Re: Text on character encoding: single platfom vs web from Jeremy Carroll on 2005-10-11 (public-i18n-geo@w3.org from October 2005)

From: Jeremy Carroll <jjc@hplb.hpl.hp.com>
Date: Tue, 11 Oct 2005 14:12:16 +0100
To: Martin Duerst <duerst@it.aoyama.ac.jp>
CC: public-i18n-geo@w3.org
Message-ID: <434BBA30.60106@hplb.hpl.hp.com>

Martin Duerst wrote:
> Hello Jeremy,
> 
> I think this text could be very helpful with a bit of work.
> 
> However, I think the problem is that it assumes that each platform
> has exactly one platform encoding, and only that one should ever
> be used. 

The problem that the text was initially addressing, was that we had been 
shipping code for a couple of years that had encouraged people to read 
and write their RDF/XML files in the encoding that their Java session 
started up in, and the fix involved pursuading our users to change their 
coding idioms. Our tutorial information was incorrect and had to be 
fixed.

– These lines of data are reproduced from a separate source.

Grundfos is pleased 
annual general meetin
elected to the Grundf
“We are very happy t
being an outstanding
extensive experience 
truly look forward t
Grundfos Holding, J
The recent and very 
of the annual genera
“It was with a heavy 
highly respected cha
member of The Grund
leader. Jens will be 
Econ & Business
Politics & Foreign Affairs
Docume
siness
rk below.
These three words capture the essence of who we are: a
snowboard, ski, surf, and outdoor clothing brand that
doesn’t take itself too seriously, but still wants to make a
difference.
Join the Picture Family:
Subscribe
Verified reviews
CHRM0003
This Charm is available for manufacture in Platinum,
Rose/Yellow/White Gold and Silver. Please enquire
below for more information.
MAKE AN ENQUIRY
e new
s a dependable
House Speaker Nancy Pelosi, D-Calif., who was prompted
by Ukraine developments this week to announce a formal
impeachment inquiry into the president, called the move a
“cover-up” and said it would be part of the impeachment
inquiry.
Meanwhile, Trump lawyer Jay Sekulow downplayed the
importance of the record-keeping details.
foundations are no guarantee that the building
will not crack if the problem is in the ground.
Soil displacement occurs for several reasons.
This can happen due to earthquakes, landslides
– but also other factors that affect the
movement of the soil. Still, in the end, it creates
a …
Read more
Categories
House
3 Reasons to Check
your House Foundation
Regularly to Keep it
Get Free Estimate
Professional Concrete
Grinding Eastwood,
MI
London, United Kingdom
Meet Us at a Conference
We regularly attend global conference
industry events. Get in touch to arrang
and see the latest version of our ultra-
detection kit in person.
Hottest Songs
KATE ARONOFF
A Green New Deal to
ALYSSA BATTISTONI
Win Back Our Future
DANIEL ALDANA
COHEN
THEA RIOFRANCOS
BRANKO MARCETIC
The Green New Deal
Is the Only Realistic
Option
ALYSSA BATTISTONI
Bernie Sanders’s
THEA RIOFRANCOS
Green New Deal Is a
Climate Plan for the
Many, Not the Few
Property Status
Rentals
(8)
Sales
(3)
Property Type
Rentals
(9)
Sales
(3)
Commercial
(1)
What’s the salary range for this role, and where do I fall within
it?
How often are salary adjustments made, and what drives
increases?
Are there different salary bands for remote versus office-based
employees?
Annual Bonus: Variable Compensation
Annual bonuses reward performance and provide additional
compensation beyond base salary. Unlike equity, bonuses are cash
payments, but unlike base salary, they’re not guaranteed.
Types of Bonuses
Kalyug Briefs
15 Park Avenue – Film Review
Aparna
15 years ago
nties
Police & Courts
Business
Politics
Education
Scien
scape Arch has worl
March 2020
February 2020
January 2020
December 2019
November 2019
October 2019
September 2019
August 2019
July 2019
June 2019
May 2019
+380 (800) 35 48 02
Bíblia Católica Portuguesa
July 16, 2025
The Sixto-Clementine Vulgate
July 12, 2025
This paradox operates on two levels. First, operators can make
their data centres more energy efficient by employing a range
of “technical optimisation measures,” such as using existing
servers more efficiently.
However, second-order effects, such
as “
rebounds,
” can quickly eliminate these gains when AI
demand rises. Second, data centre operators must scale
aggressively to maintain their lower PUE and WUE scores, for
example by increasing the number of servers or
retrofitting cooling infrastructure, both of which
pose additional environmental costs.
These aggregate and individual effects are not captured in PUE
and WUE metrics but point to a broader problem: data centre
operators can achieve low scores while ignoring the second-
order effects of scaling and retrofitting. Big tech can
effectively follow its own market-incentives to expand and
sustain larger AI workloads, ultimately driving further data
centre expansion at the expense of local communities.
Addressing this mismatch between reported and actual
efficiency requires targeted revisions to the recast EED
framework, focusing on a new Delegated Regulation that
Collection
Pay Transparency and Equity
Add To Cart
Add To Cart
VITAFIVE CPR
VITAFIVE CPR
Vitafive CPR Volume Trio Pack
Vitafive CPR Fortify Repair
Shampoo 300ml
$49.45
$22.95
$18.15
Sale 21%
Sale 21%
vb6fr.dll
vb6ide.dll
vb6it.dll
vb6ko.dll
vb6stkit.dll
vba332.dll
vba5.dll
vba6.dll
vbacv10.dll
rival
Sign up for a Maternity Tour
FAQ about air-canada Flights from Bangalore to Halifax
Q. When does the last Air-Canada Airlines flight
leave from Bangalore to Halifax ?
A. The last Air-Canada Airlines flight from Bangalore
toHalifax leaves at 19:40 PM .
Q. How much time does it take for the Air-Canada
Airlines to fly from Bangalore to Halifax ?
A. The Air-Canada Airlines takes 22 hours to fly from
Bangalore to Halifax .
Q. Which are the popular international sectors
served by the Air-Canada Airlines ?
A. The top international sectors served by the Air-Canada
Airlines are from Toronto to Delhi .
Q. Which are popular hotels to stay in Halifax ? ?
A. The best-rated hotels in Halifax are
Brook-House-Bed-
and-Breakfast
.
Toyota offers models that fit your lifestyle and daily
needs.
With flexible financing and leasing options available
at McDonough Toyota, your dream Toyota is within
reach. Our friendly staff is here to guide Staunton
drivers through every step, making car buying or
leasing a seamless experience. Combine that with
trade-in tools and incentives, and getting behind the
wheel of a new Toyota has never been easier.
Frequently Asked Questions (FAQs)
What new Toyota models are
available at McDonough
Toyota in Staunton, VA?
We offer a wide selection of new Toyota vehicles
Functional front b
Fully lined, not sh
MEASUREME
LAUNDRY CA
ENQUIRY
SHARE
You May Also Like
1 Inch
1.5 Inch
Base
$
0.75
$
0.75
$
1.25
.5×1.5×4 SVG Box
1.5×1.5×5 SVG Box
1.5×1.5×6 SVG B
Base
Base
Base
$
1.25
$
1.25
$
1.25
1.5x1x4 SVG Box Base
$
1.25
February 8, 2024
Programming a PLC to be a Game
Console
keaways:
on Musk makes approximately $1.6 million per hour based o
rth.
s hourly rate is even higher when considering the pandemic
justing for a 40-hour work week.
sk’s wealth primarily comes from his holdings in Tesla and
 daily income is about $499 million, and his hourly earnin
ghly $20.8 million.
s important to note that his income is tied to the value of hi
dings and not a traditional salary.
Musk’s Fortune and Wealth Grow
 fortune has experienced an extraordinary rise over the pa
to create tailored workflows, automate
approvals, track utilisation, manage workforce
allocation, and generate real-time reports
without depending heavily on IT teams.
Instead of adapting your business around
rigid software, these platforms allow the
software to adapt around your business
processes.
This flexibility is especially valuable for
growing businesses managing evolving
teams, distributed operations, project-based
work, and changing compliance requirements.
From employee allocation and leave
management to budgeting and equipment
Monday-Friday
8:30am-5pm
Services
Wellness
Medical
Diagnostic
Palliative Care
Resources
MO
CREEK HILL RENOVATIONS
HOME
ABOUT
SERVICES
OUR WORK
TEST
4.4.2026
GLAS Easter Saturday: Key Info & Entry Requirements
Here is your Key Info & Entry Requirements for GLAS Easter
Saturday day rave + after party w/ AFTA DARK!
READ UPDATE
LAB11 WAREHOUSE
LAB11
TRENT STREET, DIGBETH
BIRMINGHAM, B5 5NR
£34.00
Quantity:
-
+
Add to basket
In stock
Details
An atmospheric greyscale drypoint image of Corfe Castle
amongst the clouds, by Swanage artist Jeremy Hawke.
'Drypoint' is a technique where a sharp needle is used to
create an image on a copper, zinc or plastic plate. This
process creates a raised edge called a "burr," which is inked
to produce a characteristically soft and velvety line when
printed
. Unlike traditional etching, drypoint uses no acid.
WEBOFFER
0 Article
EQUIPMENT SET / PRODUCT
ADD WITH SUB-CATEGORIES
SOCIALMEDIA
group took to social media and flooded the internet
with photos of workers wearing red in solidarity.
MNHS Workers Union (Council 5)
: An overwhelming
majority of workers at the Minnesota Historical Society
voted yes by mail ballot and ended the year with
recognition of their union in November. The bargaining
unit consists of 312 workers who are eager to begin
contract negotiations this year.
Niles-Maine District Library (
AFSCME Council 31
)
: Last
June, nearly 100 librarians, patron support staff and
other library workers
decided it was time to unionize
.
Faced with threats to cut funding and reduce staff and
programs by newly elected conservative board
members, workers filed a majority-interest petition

We had a user base who had read the incorrect tutorial etc. etc.

I think Martin's points are valid, but perhaps lead away from the key 
point of my text which is that:
- for output to the Web
  UTF-8 is the best encoding
- for input from the Web
you cannot assume any encoding but should do your best with whatever you 
find.
This may differ from the way you make encoding choices for your local 
system.

Jeremy

Received on Tuesday, 11 October 2005 13:12:41 UTC